Exercise aim:
Filter these entries, keeping only lines that hold the word "概率论与数理统计".
—————
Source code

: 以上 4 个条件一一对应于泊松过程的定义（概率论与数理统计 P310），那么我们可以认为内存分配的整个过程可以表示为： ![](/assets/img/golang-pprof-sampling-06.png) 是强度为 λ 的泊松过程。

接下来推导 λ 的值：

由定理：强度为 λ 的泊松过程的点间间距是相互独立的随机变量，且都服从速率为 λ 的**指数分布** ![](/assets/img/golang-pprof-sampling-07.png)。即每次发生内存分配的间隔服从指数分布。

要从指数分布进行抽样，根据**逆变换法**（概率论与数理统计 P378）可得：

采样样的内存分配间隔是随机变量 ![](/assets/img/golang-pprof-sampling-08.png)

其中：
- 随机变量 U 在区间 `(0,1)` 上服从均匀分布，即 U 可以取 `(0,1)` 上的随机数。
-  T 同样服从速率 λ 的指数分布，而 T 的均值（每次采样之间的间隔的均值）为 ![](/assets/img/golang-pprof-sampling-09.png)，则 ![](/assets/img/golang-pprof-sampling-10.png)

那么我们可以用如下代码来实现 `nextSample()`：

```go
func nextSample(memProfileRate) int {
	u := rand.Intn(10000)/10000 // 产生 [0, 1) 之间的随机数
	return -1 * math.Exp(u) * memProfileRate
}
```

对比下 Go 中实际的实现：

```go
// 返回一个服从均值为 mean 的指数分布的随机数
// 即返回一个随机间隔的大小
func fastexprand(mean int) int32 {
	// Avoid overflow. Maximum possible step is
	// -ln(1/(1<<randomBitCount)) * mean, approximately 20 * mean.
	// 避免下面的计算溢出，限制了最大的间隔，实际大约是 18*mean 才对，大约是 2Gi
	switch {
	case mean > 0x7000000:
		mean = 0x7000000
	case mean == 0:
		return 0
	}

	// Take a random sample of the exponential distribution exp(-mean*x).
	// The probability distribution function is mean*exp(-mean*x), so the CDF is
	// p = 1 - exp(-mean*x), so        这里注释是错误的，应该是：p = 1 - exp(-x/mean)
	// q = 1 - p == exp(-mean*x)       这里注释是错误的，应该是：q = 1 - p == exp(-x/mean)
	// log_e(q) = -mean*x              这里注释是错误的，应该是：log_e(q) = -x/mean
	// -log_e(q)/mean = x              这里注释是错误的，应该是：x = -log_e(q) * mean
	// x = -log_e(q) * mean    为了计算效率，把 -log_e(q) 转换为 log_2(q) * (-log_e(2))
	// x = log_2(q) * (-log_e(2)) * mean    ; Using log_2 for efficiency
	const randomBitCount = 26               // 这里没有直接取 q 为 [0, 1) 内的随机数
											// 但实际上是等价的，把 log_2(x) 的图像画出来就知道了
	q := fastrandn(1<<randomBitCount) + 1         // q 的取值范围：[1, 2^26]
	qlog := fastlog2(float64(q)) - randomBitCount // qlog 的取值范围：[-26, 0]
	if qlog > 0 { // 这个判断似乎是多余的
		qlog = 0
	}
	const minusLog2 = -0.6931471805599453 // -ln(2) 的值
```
—————
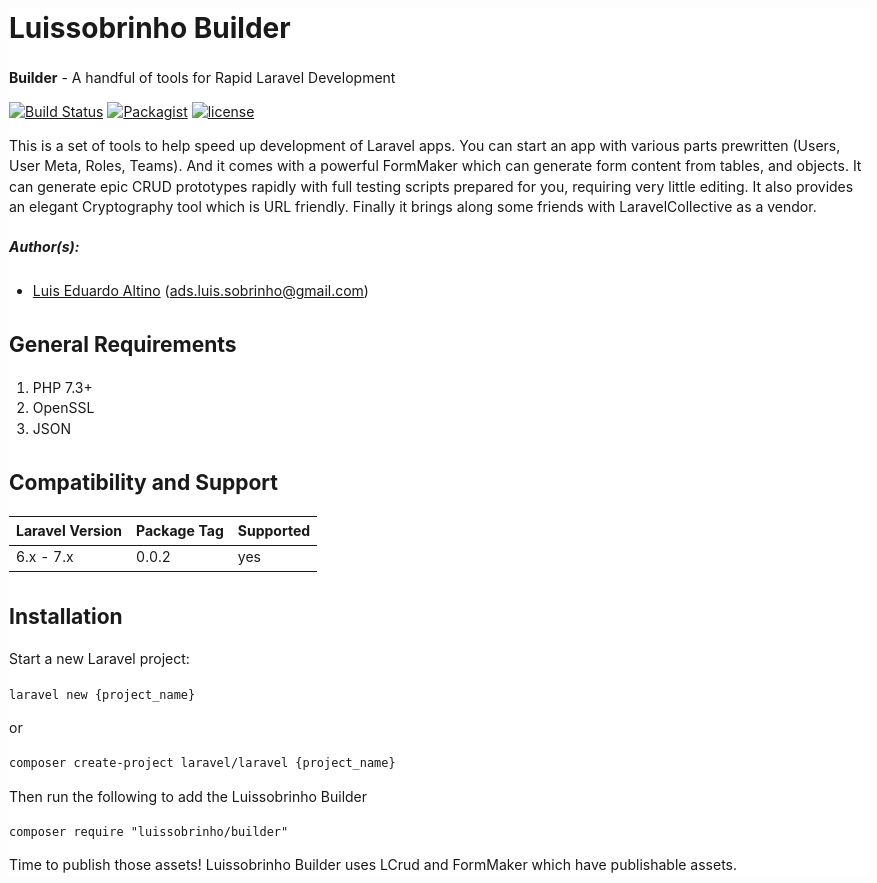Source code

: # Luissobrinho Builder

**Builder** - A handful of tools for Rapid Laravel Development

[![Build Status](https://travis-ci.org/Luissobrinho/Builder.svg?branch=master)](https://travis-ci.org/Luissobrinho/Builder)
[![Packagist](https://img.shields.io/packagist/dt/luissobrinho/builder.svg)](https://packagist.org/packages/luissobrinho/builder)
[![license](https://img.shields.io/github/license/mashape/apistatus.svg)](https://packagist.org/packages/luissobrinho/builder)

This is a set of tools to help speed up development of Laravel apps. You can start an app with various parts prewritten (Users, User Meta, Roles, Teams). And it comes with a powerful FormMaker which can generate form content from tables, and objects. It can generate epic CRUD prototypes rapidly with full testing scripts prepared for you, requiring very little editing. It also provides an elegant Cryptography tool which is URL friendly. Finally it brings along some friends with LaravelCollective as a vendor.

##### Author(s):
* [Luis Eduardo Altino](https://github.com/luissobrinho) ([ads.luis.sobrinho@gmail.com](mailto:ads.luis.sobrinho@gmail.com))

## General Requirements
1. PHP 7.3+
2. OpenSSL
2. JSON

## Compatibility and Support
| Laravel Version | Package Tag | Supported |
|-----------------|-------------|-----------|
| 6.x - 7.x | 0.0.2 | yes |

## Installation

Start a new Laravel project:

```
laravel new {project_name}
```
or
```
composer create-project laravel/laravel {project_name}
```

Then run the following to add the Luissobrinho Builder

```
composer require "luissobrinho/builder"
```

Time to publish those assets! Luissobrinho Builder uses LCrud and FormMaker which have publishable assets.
—————
Your response:
: 以上 4 个条件一一对应于泊松过程的定义（概率论与数理统计 P310），那么我们可以认为内存分配的整个过程可以表示为： ![](/assets/img/golang-pprof-sampling-06.png) 是强度为 λ 的泊松过程。
要从指数分布进行抽样，根据**逆变换法**（概率论与数理统计 P378）可得：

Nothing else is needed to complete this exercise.